> **Your instructions**
When a line of the records below contains the string "elbow", copy that whole line.

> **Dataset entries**
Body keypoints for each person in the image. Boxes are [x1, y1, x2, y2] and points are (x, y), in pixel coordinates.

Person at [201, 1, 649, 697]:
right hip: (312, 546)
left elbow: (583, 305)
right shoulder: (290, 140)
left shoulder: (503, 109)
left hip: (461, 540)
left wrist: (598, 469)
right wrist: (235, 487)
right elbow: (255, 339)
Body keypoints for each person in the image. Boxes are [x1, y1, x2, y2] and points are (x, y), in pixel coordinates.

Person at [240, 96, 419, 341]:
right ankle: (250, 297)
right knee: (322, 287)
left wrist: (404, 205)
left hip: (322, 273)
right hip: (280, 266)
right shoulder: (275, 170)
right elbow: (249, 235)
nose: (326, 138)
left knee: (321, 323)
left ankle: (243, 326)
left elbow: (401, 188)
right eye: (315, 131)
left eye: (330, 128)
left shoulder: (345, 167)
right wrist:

==

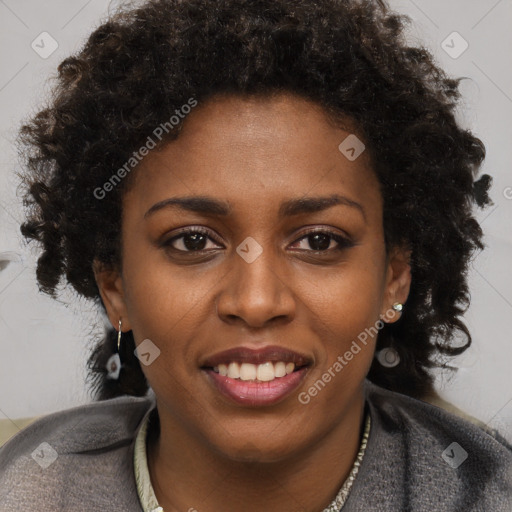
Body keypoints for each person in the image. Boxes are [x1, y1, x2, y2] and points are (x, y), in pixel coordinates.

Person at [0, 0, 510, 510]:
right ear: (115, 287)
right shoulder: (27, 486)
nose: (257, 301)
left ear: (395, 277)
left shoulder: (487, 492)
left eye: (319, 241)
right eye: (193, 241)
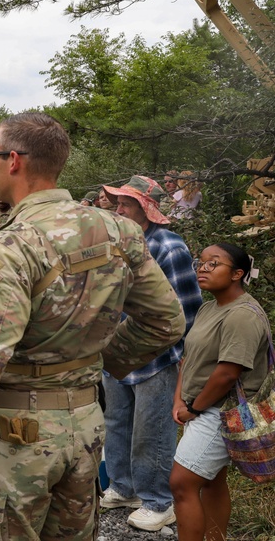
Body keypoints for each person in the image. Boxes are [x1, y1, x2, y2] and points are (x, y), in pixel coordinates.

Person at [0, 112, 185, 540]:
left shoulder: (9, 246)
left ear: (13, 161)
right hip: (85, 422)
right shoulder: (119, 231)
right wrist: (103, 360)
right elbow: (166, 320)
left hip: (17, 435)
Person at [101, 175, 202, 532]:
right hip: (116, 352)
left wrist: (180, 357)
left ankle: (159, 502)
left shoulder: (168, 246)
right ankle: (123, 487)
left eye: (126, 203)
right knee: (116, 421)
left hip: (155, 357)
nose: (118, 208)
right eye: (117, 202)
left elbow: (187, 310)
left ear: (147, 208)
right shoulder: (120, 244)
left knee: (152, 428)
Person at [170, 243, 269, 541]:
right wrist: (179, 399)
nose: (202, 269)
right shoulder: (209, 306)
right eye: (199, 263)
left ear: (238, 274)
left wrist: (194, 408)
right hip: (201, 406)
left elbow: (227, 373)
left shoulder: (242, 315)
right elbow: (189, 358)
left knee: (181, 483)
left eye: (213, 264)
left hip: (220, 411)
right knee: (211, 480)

> **Result**
left elbow: (583, 305)
right elbow: (255, 339)
right elbow: (249, 235)
left elbow: (401, 188)
right elbow: (166, 320)
left elbow: (187, 310)
left elbow: (227, 373)
right elbow: (189, 358)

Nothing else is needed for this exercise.